**PROMPT:**
Under this task are some entries; return every one of them exactly.

**EXTRACTED MATERIAL:**
■ ■ ■ ■ ■ ■ ■

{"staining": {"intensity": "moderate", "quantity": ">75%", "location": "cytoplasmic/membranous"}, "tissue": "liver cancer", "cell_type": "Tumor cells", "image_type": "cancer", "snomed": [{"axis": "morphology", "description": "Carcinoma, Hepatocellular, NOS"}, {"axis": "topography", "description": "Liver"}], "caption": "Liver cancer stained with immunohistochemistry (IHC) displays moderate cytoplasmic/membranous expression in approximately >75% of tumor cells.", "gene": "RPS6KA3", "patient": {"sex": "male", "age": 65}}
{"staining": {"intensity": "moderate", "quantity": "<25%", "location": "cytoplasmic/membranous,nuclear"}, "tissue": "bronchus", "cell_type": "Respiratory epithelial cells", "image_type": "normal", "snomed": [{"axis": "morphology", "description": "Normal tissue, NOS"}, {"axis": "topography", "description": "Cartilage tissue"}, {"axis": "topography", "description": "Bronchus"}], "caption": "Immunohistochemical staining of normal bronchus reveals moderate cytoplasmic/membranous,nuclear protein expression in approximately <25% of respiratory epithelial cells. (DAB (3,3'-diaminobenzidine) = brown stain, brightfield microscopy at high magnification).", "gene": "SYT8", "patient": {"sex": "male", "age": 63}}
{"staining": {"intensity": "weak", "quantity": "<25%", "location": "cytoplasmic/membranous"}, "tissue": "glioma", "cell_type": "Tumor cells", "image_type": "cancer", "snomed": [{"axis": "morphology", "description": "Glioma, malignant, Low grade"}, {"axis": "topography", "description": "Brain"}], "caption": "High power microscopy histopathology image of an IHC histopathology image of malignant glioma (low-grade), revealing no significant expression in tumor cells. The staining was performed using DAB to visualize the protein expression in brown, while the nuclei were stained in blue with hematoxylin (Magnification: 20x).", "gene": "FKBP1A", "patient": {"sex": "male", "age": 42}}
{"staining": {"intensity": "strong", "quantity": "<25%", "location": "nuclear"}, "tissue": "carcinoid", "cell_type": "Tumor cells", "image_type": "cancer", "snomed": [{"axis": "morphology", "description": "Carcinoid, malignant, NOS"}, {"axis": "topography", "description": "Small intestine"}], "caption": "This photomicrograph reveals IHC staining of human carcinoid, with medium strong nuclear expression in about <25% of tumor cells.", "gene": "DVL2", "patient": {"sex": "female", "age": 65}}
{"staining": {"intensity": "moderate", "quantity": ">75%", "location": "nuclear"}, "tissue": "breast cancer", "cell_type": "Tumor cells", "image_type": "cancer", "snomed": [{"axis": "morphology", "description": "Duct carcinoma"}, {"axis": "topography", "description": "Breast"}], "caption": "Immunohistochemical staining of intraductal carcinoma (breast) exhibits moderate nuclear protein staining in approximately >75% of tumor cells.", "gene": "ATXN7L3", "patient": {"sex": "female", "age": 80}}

■ ■ ■ ■ ■ ■ ■

**EXERCISE RESULT:**
{"staining": {"intensity": "moderate", "quantity": ">75%", "location": "cytoplasmic/membranous"}, "tissue": "liver cancer", "cell_type": "Tumor cells", "image_type": "cancer", "snomed": [{"axis": "morphology", "description": "Carcinoma, Hepatocellular, NOS"}, {"axis": "topography", "description": "Liver"}], "caption": "Liver cancer stained with immunohistochemistry (IHC) displays moderate cytoplasmic/membranous expression in approximately >75% of tumor cells.", "gene": "RPS6KA3", "patient": {"sex": "male", "age": 65}}
{"staining": {"intensity": "moderate", "quantity": "<25%", "location": "cytoplasmic/membranous,nuclear"}, "tissue": "bronchus", "cell_type": "Respiratory epithelial cells", "image_type": "normal", "snomed": [{"axis": "morphology", "description": "Normal tissue, NOS"}, {"axis": "topography", "description": "Cartilage tissue"}, {"axis": "topography", "description": "Bronchus"}], "caption": "Immunohistochemical staining of normal bronchus reveals moderate cytoplasmic/membranous,nuclear protein expression in approximately <25% of respiratory epithelial cells. (DAB (3,3'-diaminobenzidine) = brown stain, brightfield microscopy at high magnification).", "gene": "SYT8", "patient": {"sex": "male", "age": 63}}
{"staining": {"intensity": "weak", "quantity": "<25%", "location": "cytoplasmic/membranous"}, "tissue": "glioma", "cell_type": "Tumor cells", "image_type": "cancer", "snomed": [{"axis": "morphology", "description": "Glioma, malignant, Low grade"}, {"axis": "topography", "description": "Brain"}], "caption": "High power microscopy histopathology image of an IHC histopathology image of malignant glioma (low-grade), revealing no significant expression in tumor cells. The staining was performed using DAB to visualize the protein expression in brown, while the nuclei were stained in blue with hematoxylin (Magnification: 20x).", "gene": "FKBP1A", "patient": {"sex": "male", "age": 42}}
{"staining": {"intensity": "strong", "quantity": "<25%", "location": "nuclear"}, "tissue": "carcinoid", "cell_type": "Tumor cells", "image_type": "cancer", "snomed": [{"axis": "morphology", "description": "Carcinoid, malignant, NOS"}, {"axis": "topography", "description": "Small intestine"}], "caption": "This photomicrograph reveals IHC staining of human carcinoid, with medium strong nuclear expression in about <25% of tumor cells.", "gene": "DVL2", "patient": {"sex": "female", "age": 65}}
{"staining": {"intensity": "moderate", "quantity": ">75%", "location": "nuclear"}, "tissue": "breast cancer", "cell_type": "Tumor cells", "image_type": "cancer", "snomed": [{"axis": "morphology", "description": "Duct carcinoma"}, {"axis": "topography", "description": "Breast"}], "caption": "Immunohistochemical staining of intraductal carcinoma (breast) exhibits moderate nuclear protein staining in approximately >75% of tumor cells.", "gene": "ATXN7L3", "patient": {"sex": "female", "age": 80}}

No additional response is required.